* [What is required] Below are the entries. Transcribe exactly the lines from the one with "hfov_deg: 30.5" through the one with "focal_mm: 11.93", ends included, and leave out all others.

* [Material for this exercise]
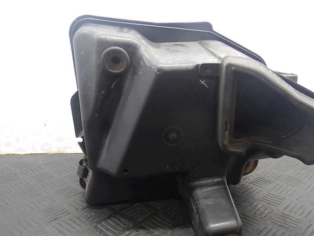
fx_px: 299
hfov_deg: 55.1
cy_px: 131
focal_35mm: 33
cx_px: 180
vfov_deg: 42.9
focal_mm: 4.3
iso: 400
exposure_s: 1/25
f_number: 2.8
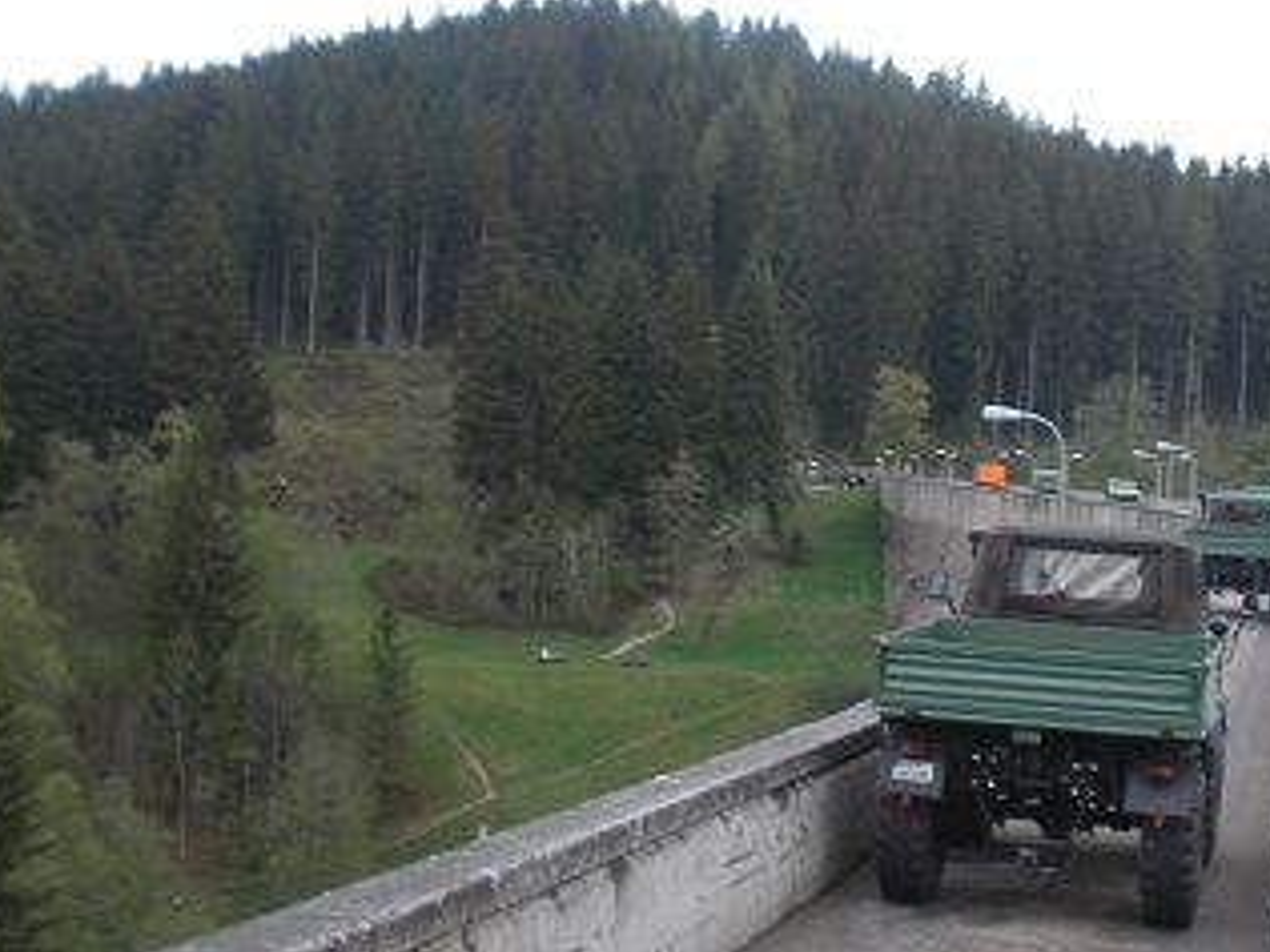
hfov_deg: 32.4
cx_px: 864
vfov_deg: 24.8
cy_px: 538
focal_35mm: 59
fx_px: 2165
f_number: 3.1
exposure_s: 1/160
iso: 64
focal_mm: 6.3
...
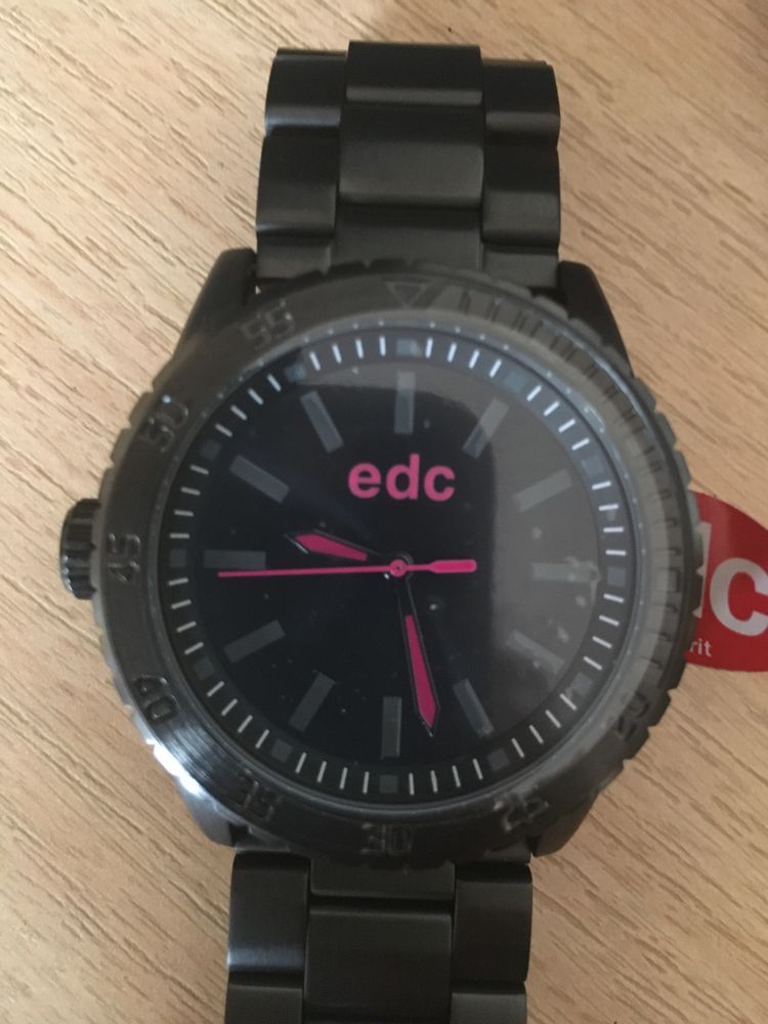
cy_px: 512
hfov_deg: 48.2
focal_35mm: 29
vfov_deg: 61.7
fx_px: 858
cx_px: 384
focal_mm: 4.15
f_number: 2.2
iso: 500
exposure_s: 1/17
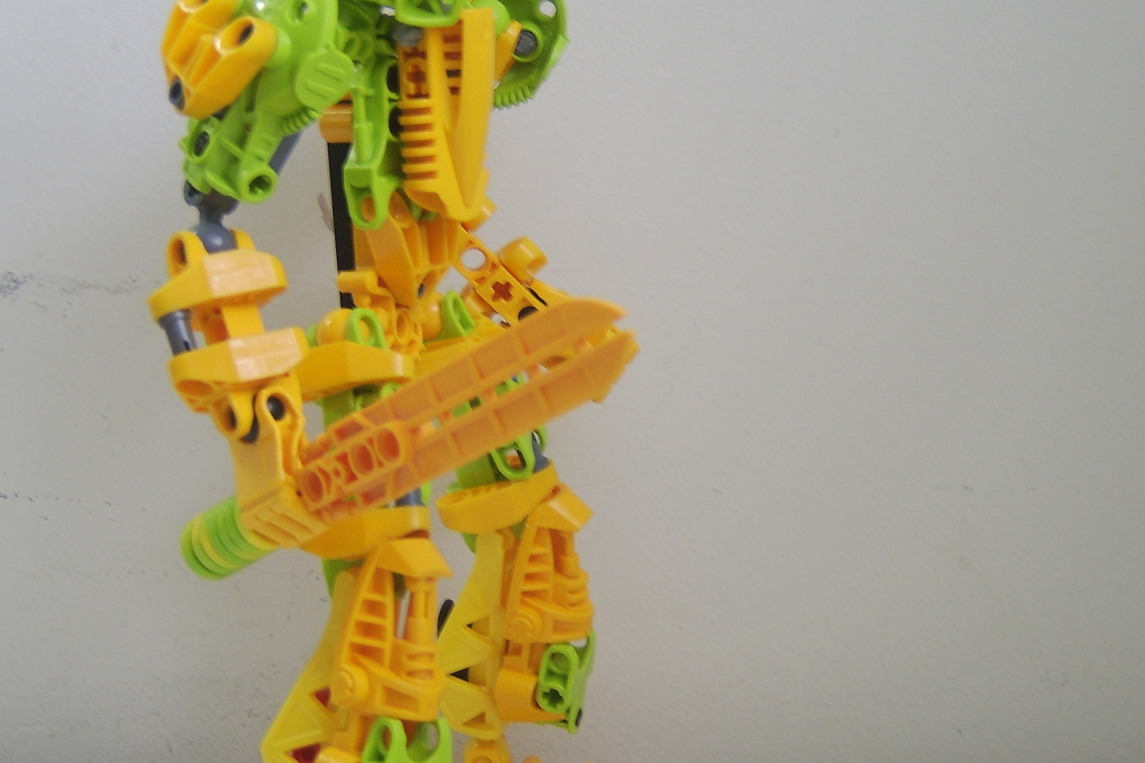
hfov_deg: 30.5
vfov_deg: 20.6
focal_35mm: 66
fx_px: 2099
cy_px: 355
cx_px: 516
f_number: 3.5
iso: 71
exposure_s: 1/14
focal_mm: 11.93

* [Exercise response]
hfov_deg: 30.5
vfov_deg: 20.6
focal_35mm: 66
fx_px: 2099
cy_px: 355
cx_px: 516
f_number: 3.5
iso: 71
exposure_s: 1/14
focal_mm: 11.93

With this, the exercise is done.